- **Assignment**:
Repeat the data that follows verbatim. Images are not part of the copy.

- **Exercise material**:
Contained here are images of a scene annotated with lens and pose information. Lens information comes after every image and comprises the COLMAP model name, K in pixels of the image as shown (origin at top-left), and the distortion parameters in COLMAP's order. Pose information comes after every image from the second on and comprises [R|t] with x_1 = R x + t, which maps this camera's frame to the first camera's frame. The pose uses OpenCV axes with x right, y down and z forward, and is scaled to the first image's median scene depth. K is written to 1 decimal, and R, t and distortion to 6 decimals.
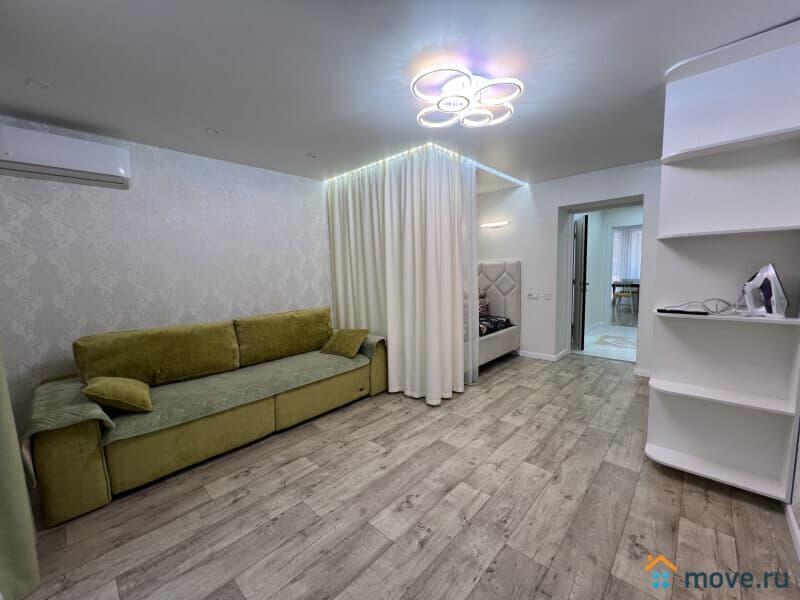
lens RADIAL K [[320.9, 0, 399.6], [0, 320.9, 299.9], [0, 0, 1]] dist [-0.003263, 0.000991]
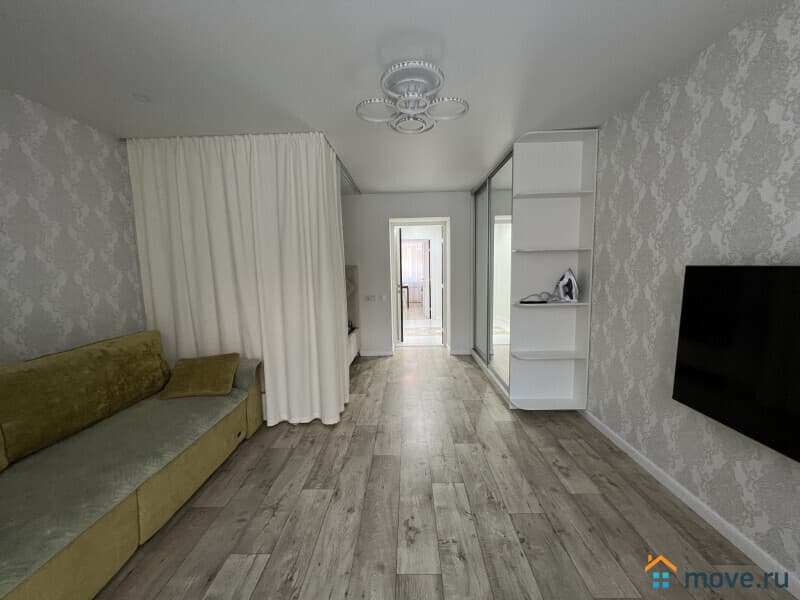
lens RADIAL K [[320.9, 0, 399.4], [0, 320.9, 300.1], [0, 0, 1]] dist [-0.003263, 0.000991]
pose [[0.744291, -0.054281, 0.665645, -0.438297], [0.064928, 0.997851, 0.008771, -0.019422], [-0.664691, 0.036691, 0.746217, 0.248378]]
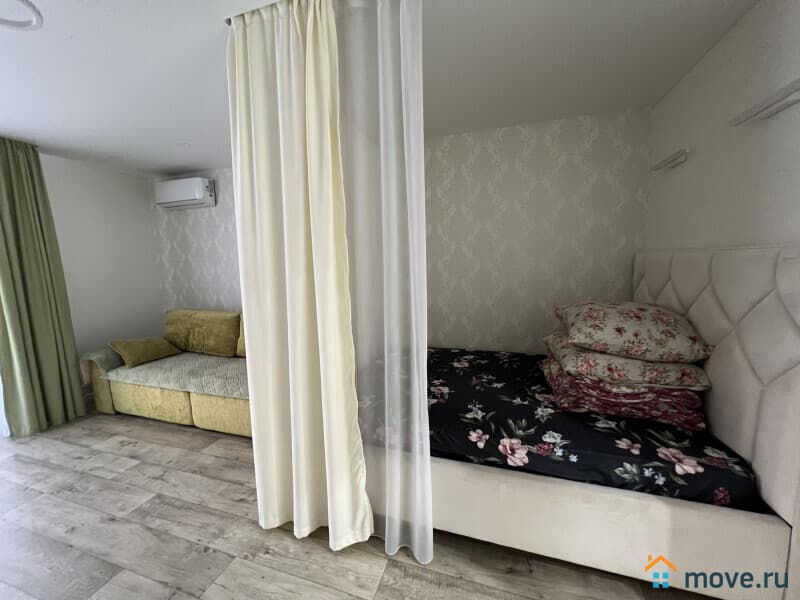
lens RADIAL K [[320.9, 0, 400.5], [0, 320.9, 300.1], [0, 0, 1]] dist [-0.003263, 0.000991]
pose [[0.431174, 0.127810, -0.893171, 0.850647], [-0.076476, 0.991531, 0.104966, -0.168324], [0.899022, 0.023048, 0.437296, 1.248602]]
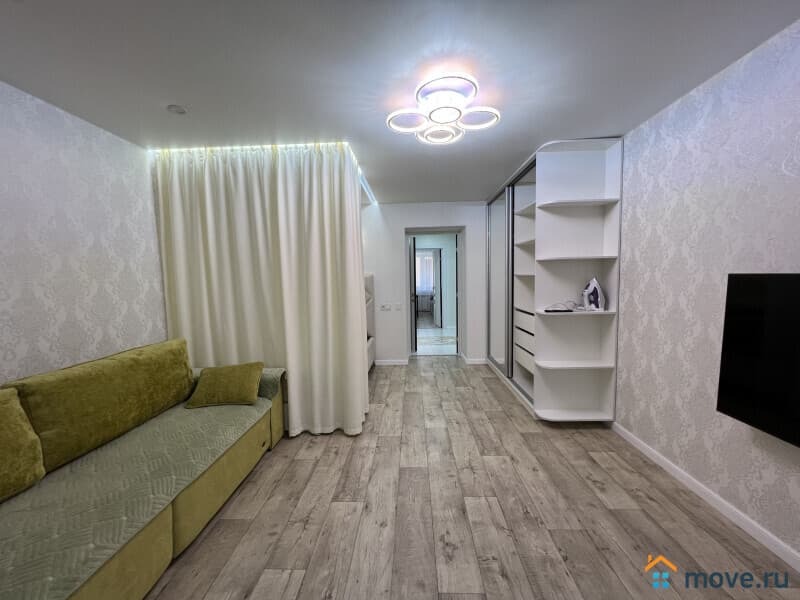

- **Exercise solution**:
Contained here are images of a scene annotated with lens and pose information. Lens information comes after every image and comprises the COLMAP model name, K in pixels of the image as shown (origin at top-left), and the distortion parameters in COLMAP's order. Pose information comes after every image from the second on and comprises [R|t] with x_1 = R x + t, which maps this camera's frame to the first camera's frame. The pose uses OpenCV axes with x right, y down and z forward, and is scaled to the first image's median scene depth. K is written to 1 decimal, and R, t and distortion to 6 decimals.
lens RADIAL K [[320.9, 0, 399.6], [0, 320.9, 299.9], [0, 0, 1]] dist [-0.003263, 0.000991]
lens RADIAL K [[320.9, 0, 399.4], [0, 320.9, 300.1], [0, 0, 1]] dist [-0.003263, 0.000991]
pose [[0.744291, -0.054281, 0.665645, -0.438297], [0.064928, 0.997851, 0.008771, -0.019422], [-0.664691, 0.036691, 0.746217, 0.248378]]
lens RADIAL K [[320.9, 0, 400.5], [0, 320.9, 300.1], [0, 0, 1]] dist [-0.003263, 0.000991]
pose [[0.431174, 0.127810, -0.893171, 0.850647], [-0.076476, 0.991531, 0.104966, -0.168324], [0.899022, 0.023048, 0.437296, 1.248602]]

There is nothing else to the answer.